Une femme Dubail habitant Veneux-Nadon, près de Moret, prétendit que son «petit gars», âgé d'une douzaine d'années, avait aperçu le fantôme, dans un taillis du Chêne feuillu à la tombée de la nuit.

On lui demanda comment l'enfant le dépeignait.

«Il dit, répondit-elle, que c'est un grand homme noir, habillé très collant, qu'il est à cheval et qu'il galope sans faire de bruit.

— Et vous-même, qu'en pensez-vous?

— Il y en a qui disent que ce n'est pas un homme vivant. Mais on ne sait qui ce peut bien être…»

Diverses ramasseuses de fagots, des vagabonds occupés à cueillir des champignons ou à braconner dans la forêt, affirmèrent également avoir vu le Chasseur Noir ou entendu son cor, le soir, vers le Rocher aux Nymphes.

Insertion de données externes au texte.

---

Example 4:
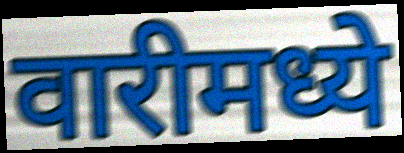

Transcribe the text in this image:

वारीमध्ये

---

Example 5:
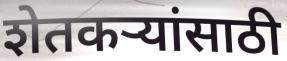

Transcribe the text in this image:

शेतकर्‍यांसाठी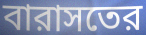
বারাসতেরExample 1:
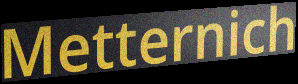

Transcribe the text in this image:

Metternich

Enfin une jeune Écossaise, en cette même année 1899, au mois de juillet, soutint qu'elle avait rencontré le fantôme. Villégiaturant à Barbizon, elle avait été rendre visite à des amis à Moret et elle regagnait son hôtel, à bicyclette, à travers la forêt, vers dix heures du soir. Elle a raconté l'apparition dans une lettre dont j'ai la traduction sous les yeux et don voici les principaux passages:

«Croyant trouver un raccourci, j'avais quitté la grand'route avant le carrefour du Chêne feuillu et j'avais pris un chemin à gauche qui m'emmena vers le Rocher d'Avon. J'arrivai à un carrefour où se croisaient sept routes et près duquel il y avait une mare. Je m'étais égarée et je ne savais plus guère comment me retrouver. J'étais d'autant plus ennuyée que le sol était formé de sable fin où les roues de la bicyclette enfonçaient plus d'à moitié. Je mis pied à terre et, la main au guidon, je cherchai à m'orienter. La pleine lune brillait mais cela ne me servait à rien car de nouveaux sentiers s'ouvraient sans cesse devant moi et je ne savais lequel prendre…»

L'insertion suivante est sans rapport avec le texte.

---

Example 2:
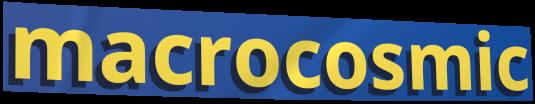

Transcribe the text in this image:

macrocosmic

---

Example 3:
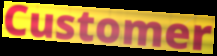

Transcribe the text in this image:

Customer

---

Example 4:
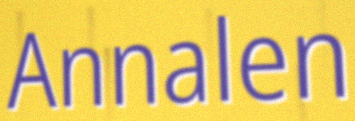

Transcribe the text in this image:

Annalen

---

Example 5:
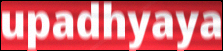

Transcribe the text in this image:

upadhyayaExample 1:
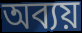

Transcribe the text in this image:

অব্যয়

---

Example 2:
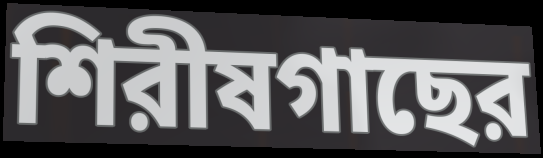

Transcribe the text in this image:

শিরীষগাছের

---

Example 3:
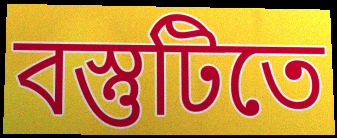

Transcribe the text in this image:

বস্তুটিতে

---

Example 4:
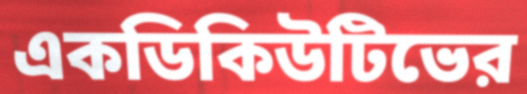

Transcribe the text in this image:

En effet, même en plein jour, quelqu'un qui ne possède pas à fond la topographie de la forêt est à peu près certain de s'égarer s'il quitte les voies principales tant les sentiers se coupent et s'entrecroisent pour former un véritable labyrinthe. Dans l'obscurité, c'est encore pire. Bon gré mal gré, on décrit des courbes obtuses qui vous ramènent au point d'où l'on était parti.

Il semblerait que les esprits sylvestres prennent alors plaisir à faire piétiner en vain les indiscrets qui violent leur domaine.